EXCERPTED from CRASH!

All the world’s a stage,

And all the men and women merely players:

They have their exits and their entrances;

And one man in his time plays many parts.

AS YOU LIKE IT, ACT 2 SCENE 7

Nurse Jackie was right.

Like a family gathered around the kitchen table, the patients who made Unit 58 their home, bonded over meals. Except we were more like a company picnic: separate family units clustered together, sharing stories, laughs, joined by common afflications.

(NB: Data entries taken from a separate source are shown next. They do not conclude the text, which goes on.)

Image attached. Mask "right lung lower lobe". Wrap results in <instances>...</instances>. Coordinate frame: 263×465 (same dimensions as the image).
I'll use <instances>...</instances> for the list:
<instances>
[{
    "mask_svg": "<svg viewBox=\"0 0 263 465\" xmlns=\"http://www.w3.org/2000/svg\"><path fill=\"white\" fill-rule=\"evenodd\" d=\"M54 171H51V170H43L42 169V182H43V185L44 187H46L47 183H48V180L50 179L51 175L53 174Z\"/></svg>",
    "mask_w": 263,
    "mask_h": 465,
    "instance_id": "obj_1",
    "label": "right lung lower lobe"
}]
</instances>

Patients quickly established squatting rights and damned if someone choose to sit in their chair at their spot,. I had chosen my spot because it was the most convenient for me. Located just inside the East door of the dining room, my table was wheel chair accessible. Even after I had graduated from a wheelchair to using a walker, I still sat in the same place. Just like I do now. When I visit my parents I am relegated to the same chair I sat in when I was young.

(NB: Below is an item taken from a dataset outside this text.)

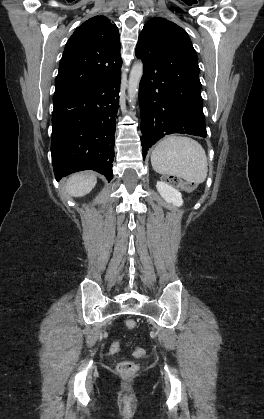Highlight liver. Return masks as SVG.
<instances>
[{"instance_id":"1","label":"liver","mask_w":264,"mask_h":419,"mask_svg":"<svg viewBox=\"0 0 264 419\" xmlns=\"http://www.w3.org/2000/svg\"><path fill=\"white\" fill-rule=\"evenodd\" d=\"M97 183V178L91 173H76L66 182V191L73 197H82L92 191Z\"/></svg>"}]
</instances>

Some patients seemed to gather together merely out of habit and some because they genuinely wanted to be together. Patients quickly formed friendships. For example, a stroke patient, Carl, transferred from Toronto, was extroverted and anything but shy. Carl was in a room just across the hall from mine, Wherever he went on the unit you knew it. He loudly proclaimed his presence. We would deliberately run into walls, laughingly saying it was because he couldn’t properly steer his wheelchair. He became the unit mascot.

He staked a claim at the central table and within two meals one other stroke patient gathered at Jim’s table. And, by the time two days had passed the same group of four men were gathering at every meal, answering Jim’s siren song. The little foursome displaced the patients who had been sitting there.

The foursome were the loudest by far. Like golfing buddies they swapped stories, eating up Carl’s jokes,bragging about their accomplishment in therapy.

Male patients outnumbered female patients three to one: so much for women being the weaker sex. MS, strokes, and other brain injuries dominated the list of complaints that the men experienced. Why men? I bumped into a neighbour recently and he mentioned that he had a stroke that affected his vision. Instead of seeking help when he had the initial symptoms he went to sleep. By the morning it was too late, the damage had been done. Ask any woman and she will tell you “men don’t cry. And, men don’t ask for help,” YEP. I could write a book just about this topic. But there are already plenty of good ones already.